Australia's favourite food blogger, Not Quite Nigella, aka Lorraine Elliott, discovers the best way to dissect a local treat.
You often hear that eating seasonally is better, and this makes total sense. But some countries do this more naturally than others. Austria has asparagus season, Italy has chestnut season and in Hong Kong one of their many seasonal treats is the September-November eating of the hairy crab. What is so special about a crab and what is a hairy crab? Hairy crab is available for just a few months of the year and unlike regular crab where you usually request a female for the flavoursome roe, the hairy crab’s male specimen is prized for the unusual "egg yolk” inside.
Shanghai’s hairy crabs or mitten crabs are so named for the dense, black furry patches of hair on their largest pincers. Small and served steamed, these crabs are known for being prolific procreators capable of withstanding polluted conditions and tolerating heavy metals. In Europe, they are considered a pest and in America, their population is closely monitored as they often dominate their environment potentially destroying other species. In London, alerts were broadcast that there had been sightings of the hairy crab emerging from the Thames River, and the Natural History Museum sent out press releases telling people that they were edible.
These crabs are said to be from the cold Lake Yeung Ching in China although there is discussion about whether they actually come from there as it is said to be quite polluted. The cost of the actual crab is about $HK50 ($A6) for a 3oz crab or $100HKD/$A12.30 for an 8 oz crab. They’re not too costly for a season crab delicacy.

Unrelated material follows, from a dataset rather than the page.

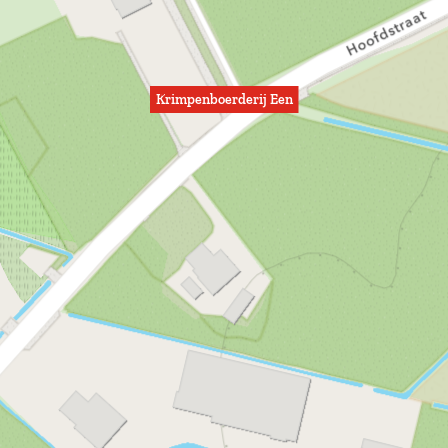
Krimpenboerderij Een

We’re at Superstar Seafood Restaurant in Hong Kong’s Harbour City and we weave through the maze of shops ooohing and aaahing over the different brands, many of which we just don’t get in Sydney. But our mission this evening is not about shopping and shoes, but about snaring these prized crabs before the season finishes, or at least doing some serious operations on them as suggested by our table setting. For each diner there’s a pair of scissors, some plastic gloves, a crab poker, two sets of chopsticks (one to help yourself to the shared food and one to eat with) and a crab fork. Around us are tables with couples in snug, cute little booths and other larger groups, but what they all have in common are the telltale plastic gloves.
Our set menu is $HK399 ($A50) per person and for that we’ll get a range of dishes and desserts including three hairy crabs: one female and two male. Our guide, Fred shows us how to tell the difference between a male and a female crab – the male has a triangular tab while a female’s is round. To eat a crab, you have to don the gloves and break off or cut off the legs. Fred then shows us the best way to eat these hairy creatures.
The Chinese never eat the tiny small jellied part underneath the crab because they believe that this lowers their temperature so they remove it. It’s hard to locate and is very small – oops, once I forgot it and ate it. Crab is said to be yin which means that it cools the body so it is always served with hot tea. After removing the legs, you then pull apart the shell and cut the body in half. Dip it in the black vinegar, an essential part of the flavour, and eat or pick away at the soft meat with the little tool.